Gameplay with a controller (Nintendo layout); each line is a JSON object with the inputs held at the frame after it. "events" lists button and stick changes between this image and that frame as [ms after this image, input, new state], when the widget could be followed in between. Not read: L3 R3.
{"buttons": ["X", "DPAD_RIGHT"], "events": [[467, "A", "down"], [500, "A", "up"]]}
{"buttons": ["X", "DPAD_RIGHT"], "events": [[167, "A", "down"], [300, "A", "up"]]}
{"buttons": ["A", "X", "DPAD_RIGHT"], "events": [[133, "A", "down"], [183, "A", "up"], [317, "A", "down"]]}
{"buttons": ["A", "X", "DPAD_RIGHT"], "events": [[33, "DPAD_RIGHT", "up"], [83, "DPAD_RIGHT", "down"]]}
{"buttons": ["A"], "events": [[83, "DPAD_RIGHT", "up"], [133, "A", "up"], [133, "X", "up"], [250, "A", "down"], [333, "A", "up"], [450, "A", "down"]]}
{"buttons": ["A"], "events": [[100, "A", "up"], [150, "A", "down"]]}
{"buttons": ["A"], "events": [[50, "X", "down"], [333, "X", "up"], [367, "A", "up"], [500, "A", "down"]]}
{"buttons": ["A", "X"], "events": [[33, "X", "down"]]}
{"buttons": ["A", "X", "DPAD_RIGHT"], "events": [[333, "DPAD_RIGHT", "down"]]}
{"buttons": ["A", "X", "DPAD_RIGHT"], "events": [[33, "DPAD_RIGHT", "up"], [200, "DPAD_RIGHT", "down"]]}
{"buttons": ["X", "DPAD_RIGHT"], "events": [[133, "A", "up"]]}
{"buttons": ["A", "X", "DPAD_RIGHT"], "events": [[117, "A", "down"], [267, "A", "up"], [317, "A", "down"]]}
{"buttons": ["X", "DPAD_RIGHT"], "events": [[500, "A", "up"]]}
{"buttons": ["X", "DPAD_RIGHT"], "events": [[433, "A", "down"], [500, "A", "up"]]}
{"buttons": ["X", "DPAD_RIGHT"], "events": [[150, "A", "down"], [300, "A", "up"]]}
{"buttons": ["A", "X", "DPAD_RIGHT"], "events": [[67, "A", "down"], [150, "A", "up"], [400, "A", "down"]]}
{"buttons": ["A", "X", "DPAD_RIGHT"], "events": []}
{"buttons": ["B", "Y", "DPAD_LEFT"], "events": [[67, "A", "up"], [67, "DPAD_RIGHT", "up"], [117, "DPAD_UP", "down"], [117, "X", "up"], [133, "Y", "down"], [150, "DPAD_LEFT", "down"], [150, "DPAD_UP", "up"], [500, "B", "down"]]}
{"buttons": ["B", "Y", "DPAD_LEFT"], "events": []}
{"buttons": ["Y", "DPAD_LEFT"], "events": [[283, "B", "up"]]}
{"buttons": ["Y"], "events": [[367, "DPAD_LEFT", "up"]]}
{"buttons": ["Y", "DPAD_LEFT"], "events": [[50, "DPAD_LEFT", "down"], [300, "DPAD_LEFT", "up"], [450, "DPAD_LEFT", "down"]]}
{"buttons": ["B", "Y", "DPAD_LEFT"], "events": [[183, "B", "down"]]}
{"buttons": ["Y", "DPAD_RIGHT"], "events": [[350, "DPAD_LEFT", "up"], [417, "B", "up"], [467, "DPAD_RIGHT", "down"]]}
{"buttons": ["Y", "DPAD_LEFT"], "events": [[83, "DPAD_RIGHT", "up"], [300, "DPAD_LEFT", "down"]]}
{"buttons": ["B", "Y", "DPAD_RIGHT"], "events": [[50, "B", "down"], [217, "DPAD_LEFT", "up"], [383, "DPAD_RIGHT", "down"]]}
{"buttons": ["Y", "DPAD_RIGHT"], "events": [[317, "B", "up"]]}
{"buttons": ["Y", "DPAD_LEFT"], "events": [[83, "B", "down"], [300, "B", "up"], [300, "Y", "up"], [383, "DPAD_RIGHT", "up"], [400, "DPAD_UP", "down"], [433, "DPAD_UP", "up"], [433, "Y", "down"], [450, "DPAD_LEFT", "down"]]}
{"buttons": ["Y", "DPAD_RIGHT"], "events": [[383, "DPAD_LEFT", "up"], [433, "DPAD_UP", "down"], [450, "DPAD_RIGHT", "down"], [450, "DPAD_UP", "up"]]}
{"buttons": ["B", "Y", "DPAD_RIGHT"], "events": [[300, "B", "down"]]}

_EXERCISE:_
Restate the listing above in full, exactly.

_COMPLETED EXERCISE:_
Gameplay with a controller (Nintendo layout); each line is a JSON object with the inputs held at the frame after it. "events" lists button and stick changes between this image and that frame as [ms after this image, input, new state], when the widget could be followed in between. Not read: L3 R3.
{"buttons": ["X", "DPAD_RIGHT"], "events": [[467, "A", "down"], [500, "A", "up"]]}
{"buttons": ["X", "DPAD_RIGHT"], "events": [[167, "A", "down"], [300, "A", "up"]]}
{"buttons": ["A", "X", "DPAD_RIGHT"], "events": [[133, "A", "down"], [183, "A", "up"], [317, "A", "down"]]}
{"buttons": ["A", "X", "DPAD_RIGHT"], "events": [[33, "DPAD_RIGHT", "up"], [83, "DPAD_RIGHT", "down"]]}
{"buttons": ["A"], "events": [[83, "DPAD_RIGHT", "up"], [133, "A", "up"], [133, "X", "up"], [250, "A", "down"], [333, "A", "up"], [450, "A", "down"]]}
{"buttons": ["A"], "events": [[100, "A", "up"], [150, "A", "down"]]}
{"buttons": ["A"], "events": [[50, "X", "down"], [333, "X", "up"], [367, "A", "up"], [500, "A", "down"]]}
{"buttons": ["A", "X"], "events": [[33, "X", "down"]]}
{"buttons": ["A", "X", "DPAD_RIGHT"], "events": [[333, "DPAD_RIGHT", "down"]]}
{"buttons": ["A", "X", "DPAD_RIGHT"], "events": [[33, "DPAD_RIGHT", "up"], [200, "DPAD_RIGHT", "down"]]}
{"buttons": ["X", "DPAD_RIGHT"], "events": [[133, "A", "up"]]}
{"buttons": ["A", "X", "DPAD_RIGHT"], "events": [[117, "A", "down"], [267, "A", "up"], [317, "A", "down"]]}
{"buttons": ["X", "DPAD_RIGHT"], "events": [[500, "A", "up"]]}
{"buttons": ["X", "DPAD_RIGHT"], "events": [[433, "A", "down"], [500, "A", "up"]]}
{"buttons": ["X", "DPAD_RIGHT"], "events": [[150, "A", "down"], [300, "A", "up"]]}
{"buttons": ["A", "X", "DPAD_RIGHT"], "events": [[67, "A", "down"], [150, "A", "up"], [400, "A", "down"]]}
{"buttons": ["A", "X", "DPAD_RIGHT"], "events": []}
{"buttons": ["B", "Y", "DPAD_LEFT"], "events": [[67, "A", "up"], [67, "DPAD_RIGHT", "up"], [117, "DPAD_UP", "down"], [117, "X", "up"], [133, "Y", "down"], [150, "DPAD_LEFT", "down"], [150, "DPAD_UP", "up"], [500, "B", "down"]]}
{"buttons": ["B", "Y", "DPAD_LEFT"], "events": []}
{"buttons": ["Y", "DPAD_LEFT"], "events": [[283, "B", "up"]]}
{"buttons": ["Y"], "events": [[367, "DPAD_LEFT", "up"]]}
{"buttons": ["Y", "DPAD_LEFT"], "events": [[50, "DPAD_LEFT", "down"], [300, "DPAD_LEFT", "up"], [450, "DPAD_LEFT", "down"]]}
{"buttons": ["B", "Y", "DPAD_LEFT"], "events": [[183, "B", "down"]]}
{"buttons": ["Y", "DPAD_RIGHT"], "events": [[350, "DPAD_LEFT", "up"], [417, "B", "up"], [467, "DPAD_RIGHT", "down"]]}
{"buttons": ["Y", "DPAD_LEFT"], "events": [[83, "DPAD_RIGHT", "up"], [300, "DPAD_LEFT", "down"]]}
{"buttons": ["B", "Y", "DPAD_RIGHT"], "events": [[50, "B", "down"], [217, "DPAD_LEFT", "up"], [383, "DPAD_RIGHT", "down"]]}
{"buttons": ["Y", "DPAD_RIGHT"], "events": [[317, "B", "up"]]}
{"buttons": ["Y", "DPAD_LEFT"], "events": [[83, "B", "down"], [300, "B", "up"], [300, "Y", "up"], [383, "DPAD_RIGHT", "up"], [400, "DPAD_UP", "down"], [433, "DPAD_UP", "up"], [433, "Y", "down"], [450, "DPAD_LEFT", "down"]]}
{"buttons": ["Y", "DPAD_RIGHT"], "events": [[383, "DPAD_LEFT", "up"], [433, "DPAD_UP", "down"], [450, "DPAD_RIGHT", "down"], [450, "DPAD_UP", "up"]]}
{"buttons": ["B", "Y", "DPAD_RIGHT"], "events": [[300, "B", "down"]]}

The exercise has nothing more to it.